===== STUDY TEXT

The TIFF files were then converted to DjVu on a Linux machine at AT&T
using the command-line compressor "documenttodjvu" (part of the
high-end DjVu software suite developed at AT&T and commercialized by
LizardTech). The DjVu compression was performed one article at a time
to maximize the file size reduction obtained by sharing dictionnaries
of shapes accross multiple pages. Each article was saved as a separate
multi-page DjVu file. The total of the collection was reduced from
1,413MB in TIFF to 153MB in DjVu (pre OCR). A ratio of 9.2. A PDF
version of the collection would be slightly larger than the TIFF
version, as Acrobat merely encapsulate Group-IV encoded pages into a
PDF container.
The DjVu files were then run through the "djvurtk" command, an OCR
tool developed at AT&T Labs around Expervision's OCR Software
Development Kit for Linux. djvurtk runs the bitonal layer of a DjVu
document through OCR and embeds the recognized text into the "hidden
text" chunk of the DjVu document. The hidden text chunk of a DjVu
page contains the recognized text hierarchically organized into
columns, regions, paragraphs, lines, and words. Each object in the
hierarchy is annotated with the coordinates of its bounding box
on the page.
Two utilities were then used to convert the hidden text layer into
text files for subsequent indexing. The first one is "djvutoxml"
which turns the hidden text layer of a DjVu document into an XML-based
format. It was written by
Bill Riemers
(formerly at AT&T and now lead developer for DjVu at LizardTech), and
is distributed with the open source DjVu reference library.
The second utility is "djvused", a do-it-all DjVu manipulation utility
written by Leon Bottou
which was used to turn the hidden text layer into a Lisp-like
format.
The search capability was implemented by
Jeffery Triggs.
It consists of a few Perl scripts built around the
Glimpse search engine.

==========

ACTION ITEM
In the DjVu processing text, starting with "The second utility" and going on through "Glimpse search engine.", rename "Perl" to "Python" and write out that span with the change. The entries that come next are separate material, unrelated to the DjVu processing text.

===== PROVIDED INFORMATION

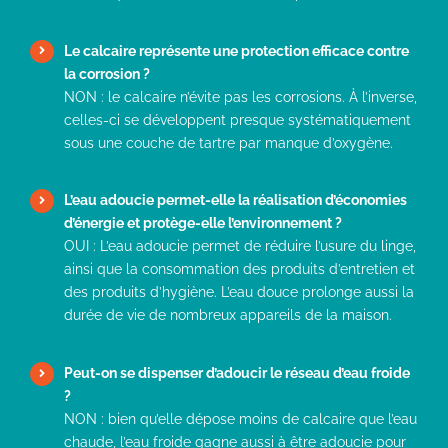
Le calcaire représente une protection efficace contre
la corrosion ?
NON : le calcaire n’évite pas les corrosions. À l’inverse,
celles-ci se développent presque systématiquement
sous une couche de tartre par manque d’oxygène.
L’eau adoucie permet-elle la réalisation d’économies
d’énergie et protège-elle l’environnement ?
OUI : L’eau adoucie permet de réduire l’usure du linge,
ainsi que la consomma­tion des produits d’entretien et
des produits d’hygiène. L’eau douce prolonge aussi la
durée de vie de nombreux appareils de la maison.
Peut-on se dispenser d’adoucir le réseau d’eau froide
?
NON : bien qu’elle dépose moins de calcaire que l’eau
chaude, l’eau froide gagne aussi à être adoucie pour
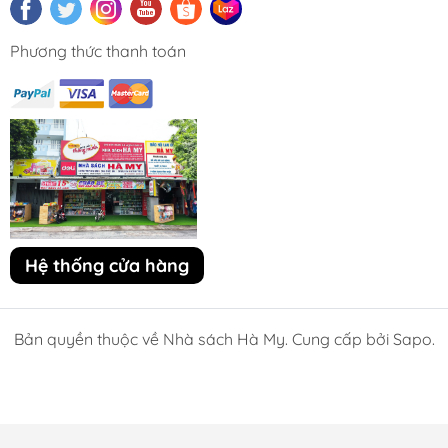
Phương thức thanh toán
Hệ thống cửa hàng
Bản quyền thuộc về Nhà sách Hà My. Cung cấp bởi Sapo.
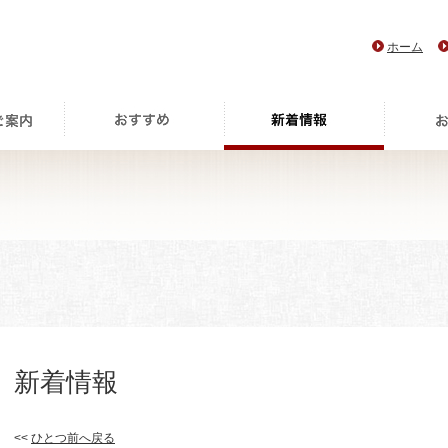
ホーム
新着情報
<<
ひとつ前へ戻る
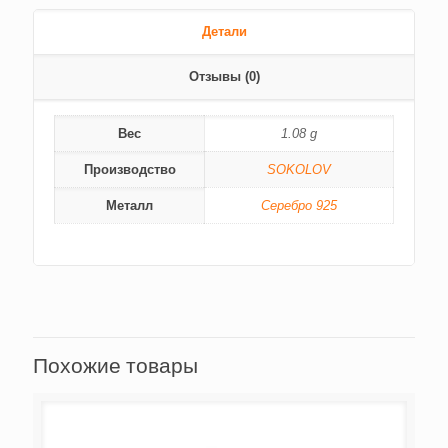
Детали
Отзывы (0)
Вес
1.08 g
Производство
SOKOLOV
Металл
Серебро 925
Похожие товары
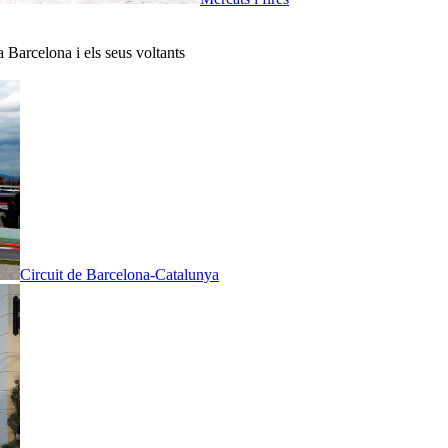
a Barcelona i els seus voltants
Circuit de Barcelona-Catalunya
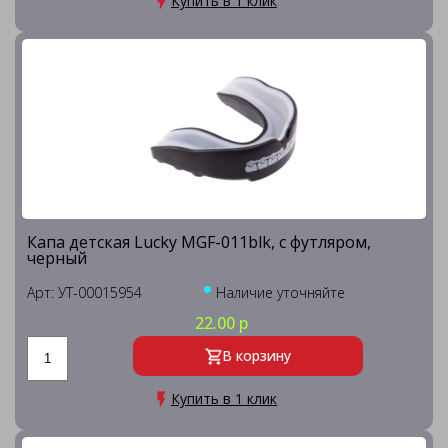
Купить в 1 клик
Капа детская Lucky MGF-011blk, с футляром,
черный
Арт: УТ-00015954
Наличие уточняйте
22.00 р
В корзину
Купить в 1 клик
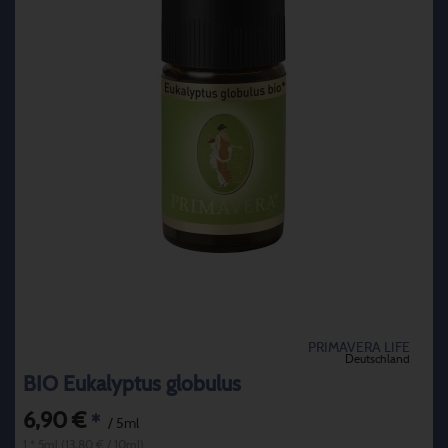
PRIMAVERA LIFE
Deutschland
BIO Eukalyptus globulus
6,90 €
*
/ 5ml
1 * 5ml (13,80 € / 10ml)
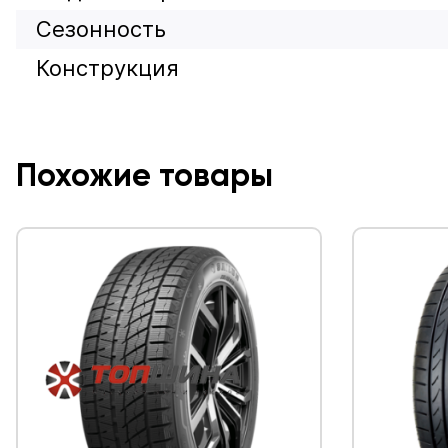
Сезонность
Конструкция
Похожие товары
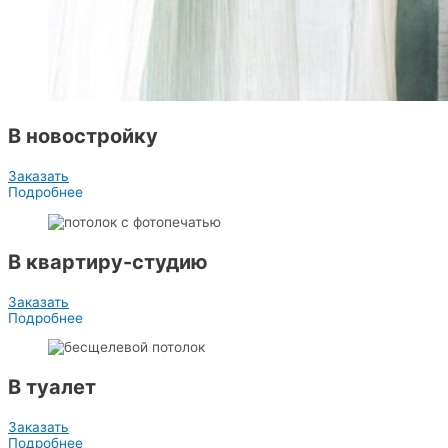
В новостройку
Заказать
Подробнее
В квартиру-студию
Заказать
Подробнее
В туалет
Заказать
Подробнее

==========

SOLUTION TO THIS TASK
The second utility is "djvused", a do-it-all DjVu manipulation utility
written by Leon Bottou
which was used to turn the hidden text layer into a Lisp-like
format.
The search capability was implemented by
Jeffery Triggs.
It consists of a few Python scripts built around the
Glimpse search engine.